Fenerbahçe Spor Kulübü Derneği adına İstanbul Anadolu Cumhuriyet Başsavcılığına sunulan suç duyurusu dilekçesinde, “Trabzonspor Sportif Yatırım ve Futbol İşletmeciliği Ticaret AŞ” ile “kimliği resen tespit edilecek şahıslar” şüpheli olarak yer aldı.
Fenerbahçe’nin tarihi ve bilinirliğinin anlatıldığı dilekçede, 3 Temmuz süreciyle ilgili şu ifadelere yer verildi:
“3 Temmuz 2011 tarihi ve devamındaki süreçte Fenerbahçe’yi ele geçirme amaçlı olarak FETÖ mensubu kişiler tarafından düzenlenen kumpas sonucunda kulüp Türkiye Cumhuriyeti tarihinde görülen en büyük hukuksuzluklardan birinin mağduru haline gelmiştir. Önce Fenerbahçe’nin ligin 2010-2011 yılında alın teriyle kazandığı şampiyonluğu elinden alınmaya çalışılmış ancak başarılı olunamamıştır. Nihayetinde tüm bu sürecin FETÖ mensubu basın, yargı ve kolluk mensuplarının organize ettiği bir kumpas olduğu ortaya çıkmış ve bu kumpas ceza mahkemesi kararıyla da tescillenmiştir.”
Süreçte Fenerbahçe’ye karşı birçok nefret suçunun da işlendiği, 4 Nisan 2015’de Trabzon il sınırları içerisinde takım otobüsünün pompalı silahlarla kurşunlandığı, A takımda forma giyen futbolcuların tamamı ve teknik ekibin ölümden döndüğü ve bu hain terör saldırısının faillerinin hala bulunamadığı da aktarılan dilekçede, ligin 35. haftasında Şenol Güneş Spor Kompleksi Medikal Park Stadyumu’nda Trabzonspor ile Fraport TAV Antalyaspor arasında yapılan müsabakada, tribünlerde suç duyurusu konulu pankartın açıldığı bilgisi verildi.
“Bu pankartın içeriği, tamamen Fenerbahçe’ye karşı hakaret niteliğinde olduğu gibi, tüfeğin üzerine oturtulan kanarya figürüyle de 4 Nisan 2015 tarihinde Trabzon’da takım otobüsünün tüfeklerle kurşunlanması suretiyle gerçekleşen hain terör saldırısına gönderme yapıldığı izahtan varestedir.” denilen dilekçede, bu eylemin Trabzonspor Sportif Yatırım ve Futbol İşletmeciliği Ticaret A.Ş’nin emir ve talimatı altında gerçekleştiği öne sürüldü.

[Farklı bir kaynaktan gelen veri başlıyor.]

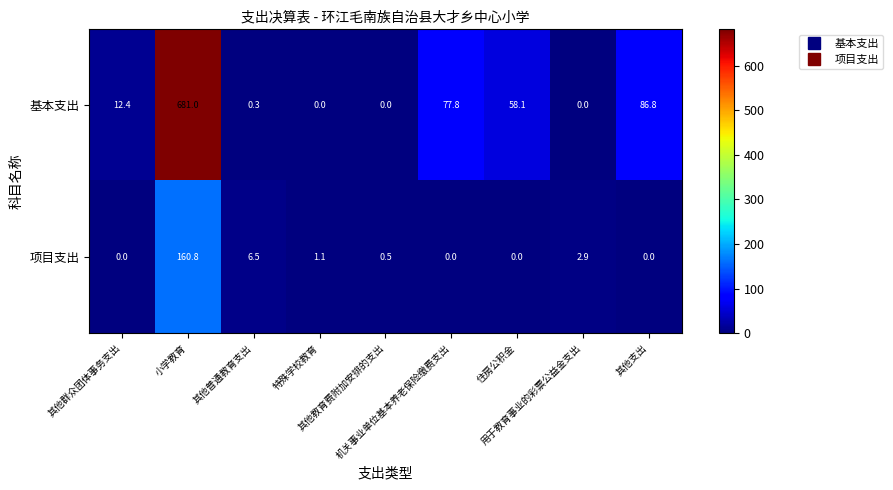

Which series has the widest spread of values?

基本支出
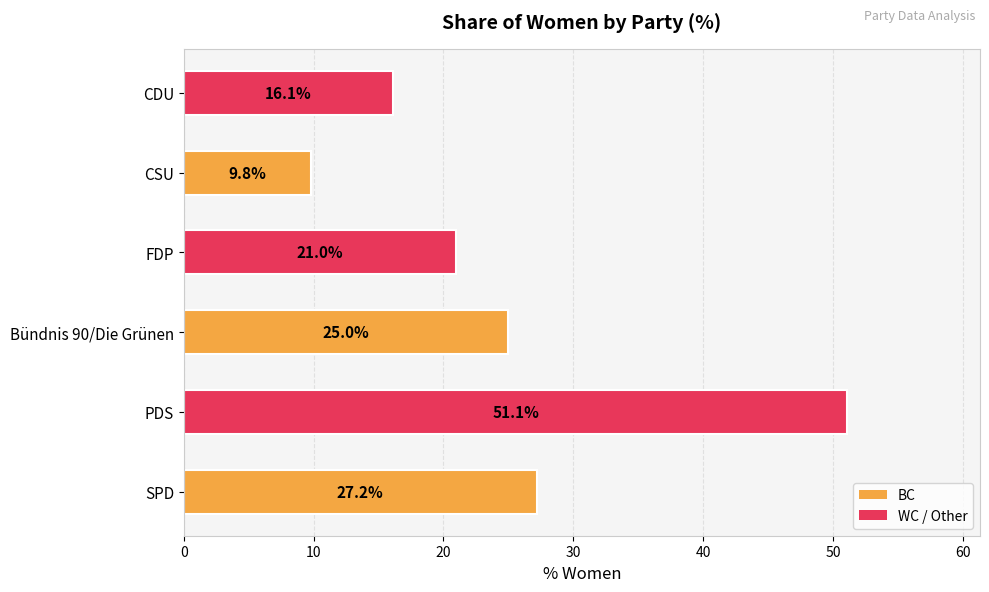

How many bars are there in total?

6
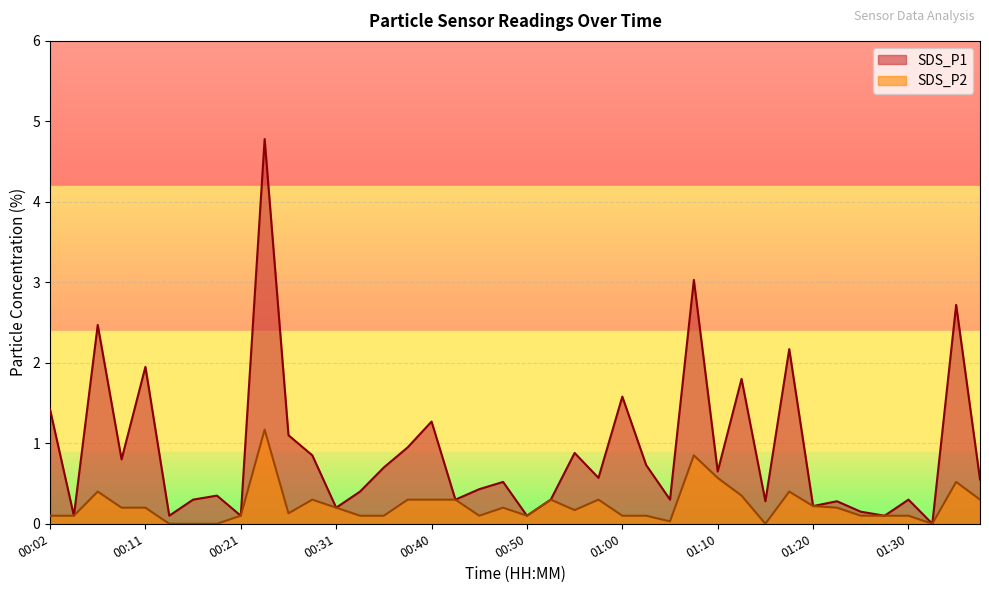

At which category does the chart reach its minimum across all series?

01:33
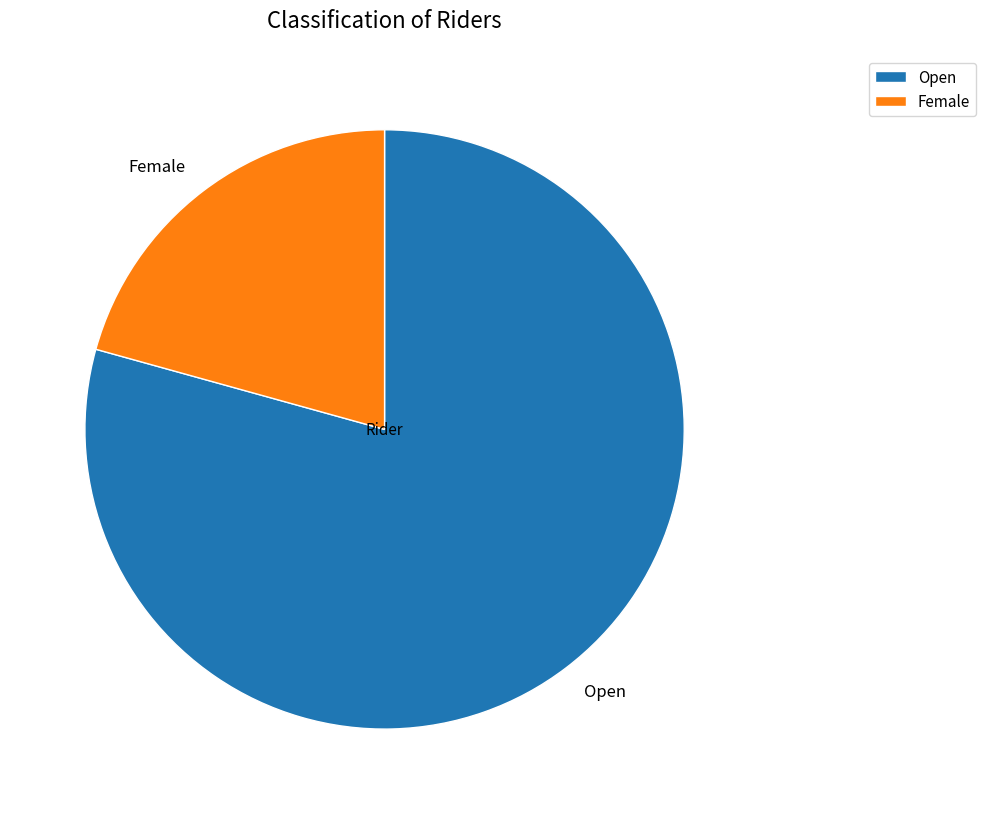

Rank the categories by value from lowest to highest.

Female, Open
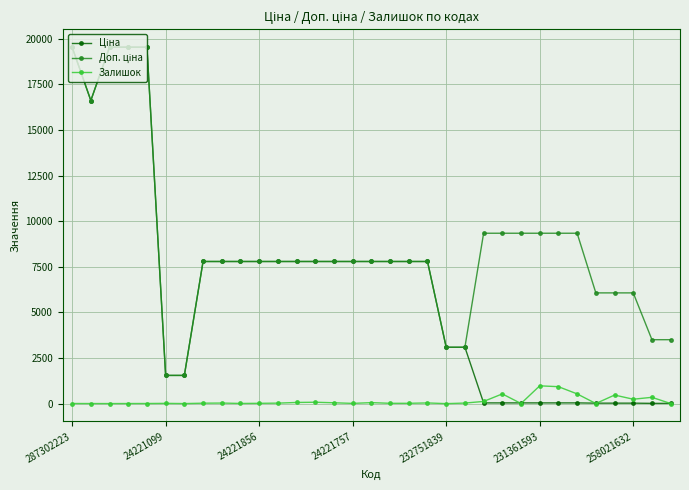

At how many categories does at least one series exceed 4927?

27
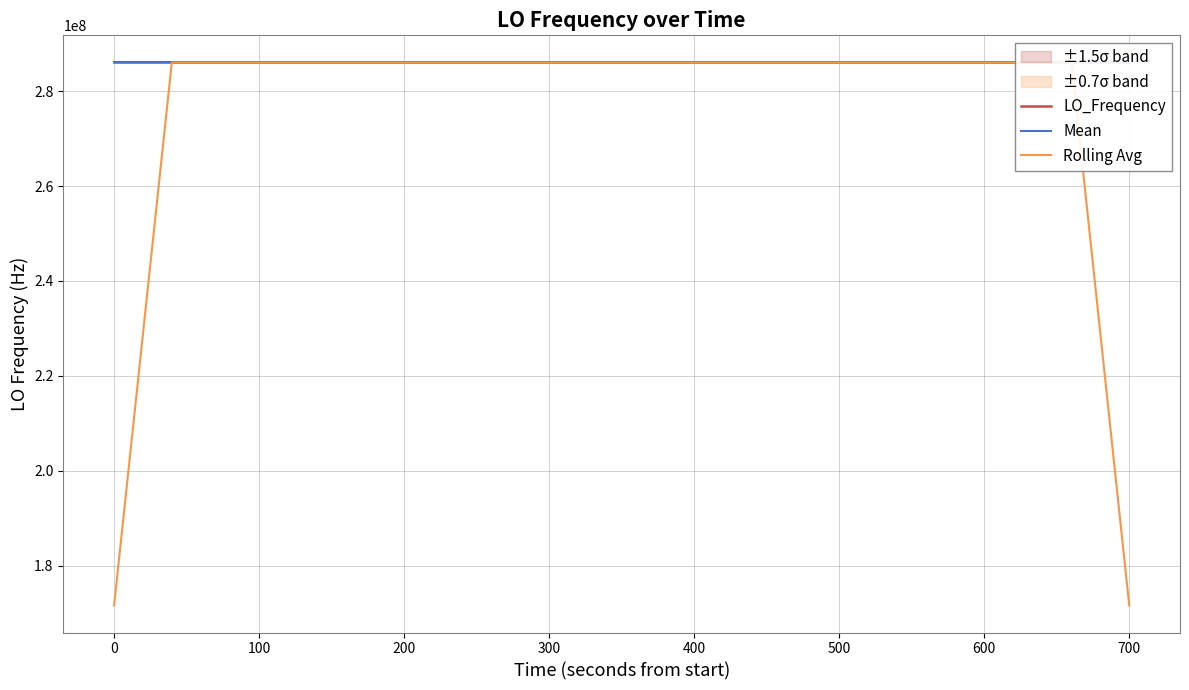

In LO_Frequency, how many points are lower than both neighbors (excluding endpoints)?

14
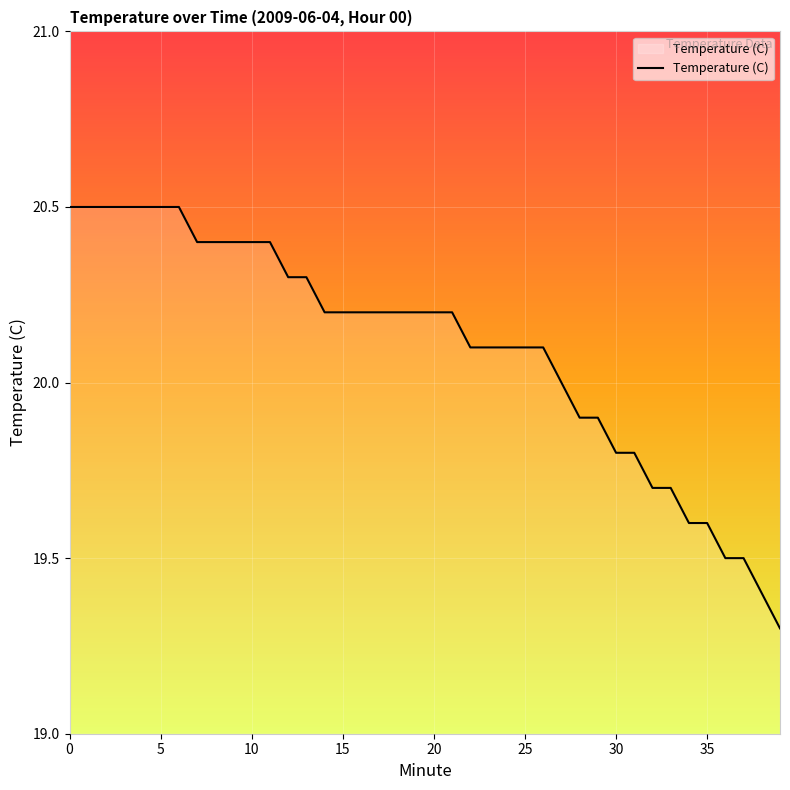

What is the difference between the maximum and minimum values?

1.2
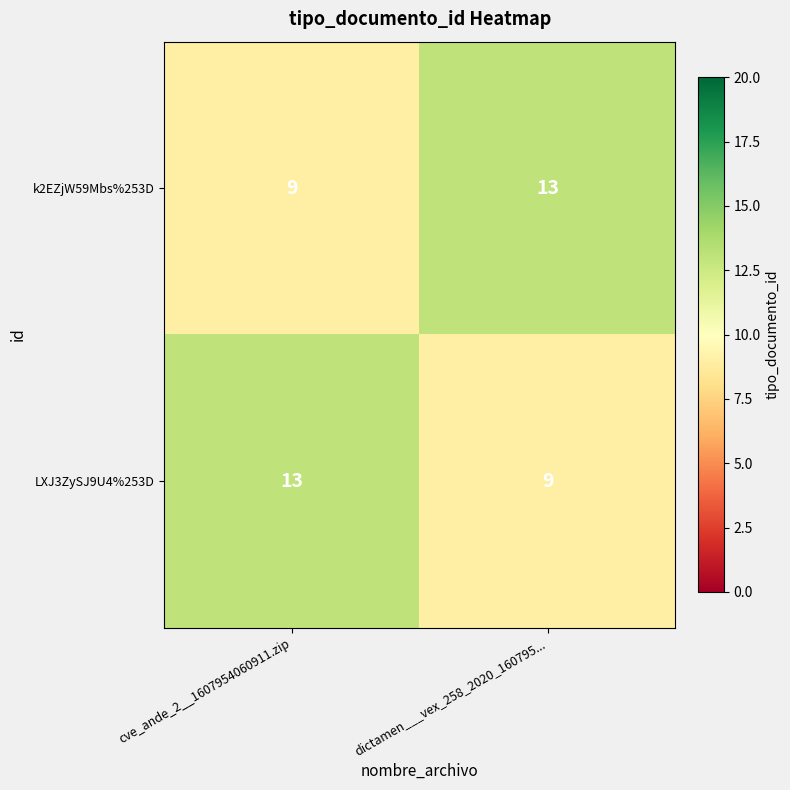

What is the minimum value shown in the chart?

9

Söz konusu eyleme katılan tüm kimliği belirsiz şahısların kimliklerinin tespit edilmesi istenen dilekçede, bu şahıslar ve Trabzonspor Sportif Yatırım ve Futbol İşletmeciliği Ticaret A.Ş yönetim kurulu üyeleri hakkında soruşturma yürütülmesi, tüm bu kişilerin en üst sınırdan cezalandırılmaları talep edildi.
Dilekçede ayrıca, pankartta yer alan ifadelerin Fenerbahçe’nin şikeci olduğunun ima edildiği iddia edilerek, hakaret suçunun da işlendiği dile getirildi.
Söz konusu pankartın, müsabaka alanında açılmasına izin verilmesinin 6222 sayılı Kanun’un kasten ihlali niteliğinde olduğu da ifade bulunan dilekçede, sorumluların Türk Ceza Kanunu’nda (TCK) yer alan, “halk arasında korku ve panik yaratmak amacıyla tehdit, suç işlemeye tahrik, suçu ve suçluyu övme, halkı kin ve düşmanlığa tahrik veya aşağılama, kanunlara uymamaya tahrik ve hakaret” ile 6222 sayılı Kanun’da yer alan, “tehdit veya hakaret içeren tezahürat ve şiddete neden olabilecek açıklamalar” suçlarından cezalandırılması talep edildi.
Ayrıca sorumluların 6222 sayılı Kanun’un 18. maddesi uyarınca seyirden derhal yasaklanmaları da istendi.
Benzer suç duyurusunu, Hukukçu Fenerbahçeliler Derneği (HUFEDER) üyeleri de yaptı.